▶ _THE RECORDS_

◇ ◇ ◇

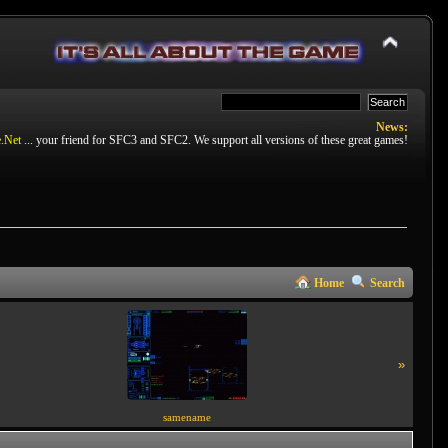
News:
.Net
... your friend for SFC3 and SFC2. We support all versions of these great games!
Home
Search
»
samename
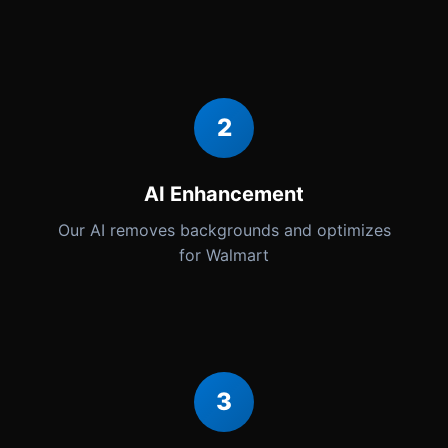
2
AI Enhancement
Our AI removes backgrounds and optimizes
for Walmart
3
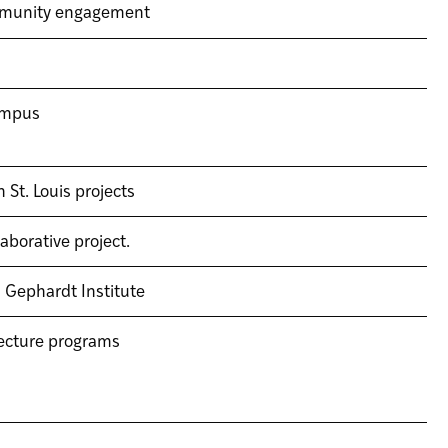
ommunity engagement
campus
St. Louis projects
borative project.
 Gephardt Institute
tecture programs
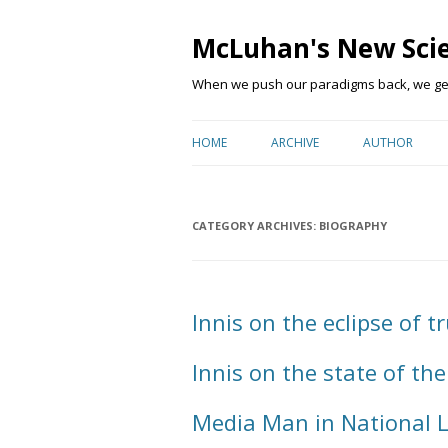
McLuhan's New Sci
When we push our paradigms back, we get 
HOME
ARCHIVE
AUTHOR
CATEGORY ARCHIVES:
BIOGRAPHY
Innis on the eclipse of tr
Innis on the state of the
Media Man in National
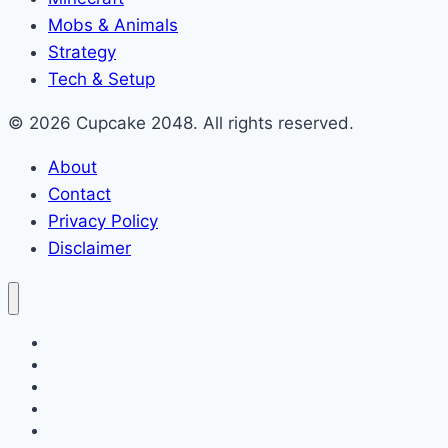
Mobs & Animals
Strategy
Tech & Setup
© 2026 Cupcake 2048. All rights reserved.
About
Contact
Privacy Policy
Disclaimer
2048 Cupcakes
Classic 2048
2048 Pokemon
Minecraft
Blog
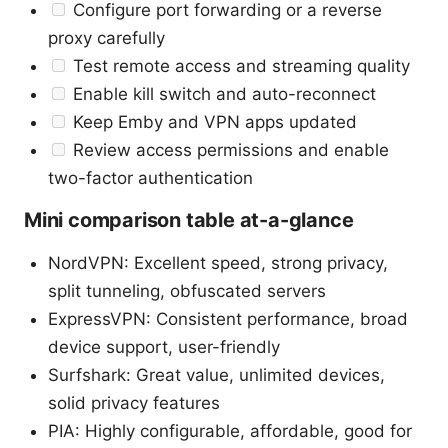
Configure port forwarding or a reverse
proxy carefully
Test remote access and streaming quality
Enable kill switch and auto-reconnect
Keep Emby and VPN apps updated
Review access permissions and enable
two-factor authentication
Mini comparison table at-a-glance
NordVPN: Excellent speed, strong privacy,
split tunneling, obfuscated servers
ExpressVPN: Consistent performance, broad
device support, user-friendly
Surfshark: Great value, unlimited devices,
solid privacy features
PIA: Highly configurable, affordable, good for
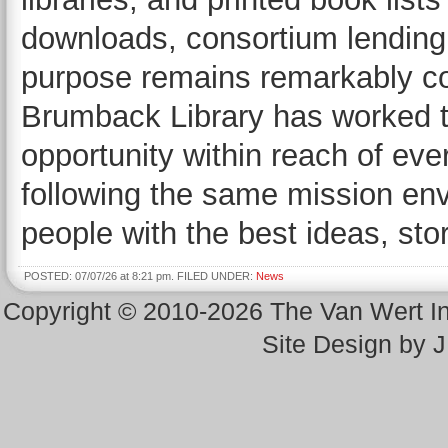
downloads, consortium lending,
purpose remains remarkably con
Brumback Library has worked t
opportunity within reach of eve
following the same mission env
people with the best ideas, stor
POSTED: 07/07/26 at 8:21 pm. FILED UNDER:
News
Copyright © 2010-2026 The Van Wert 
Site Design by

◇ ◇ ◇

▶ _DIRECTIVE_
Lines above with the word "support" should be counted, and the reply is that count alone.

▶ _OUTPUT_
2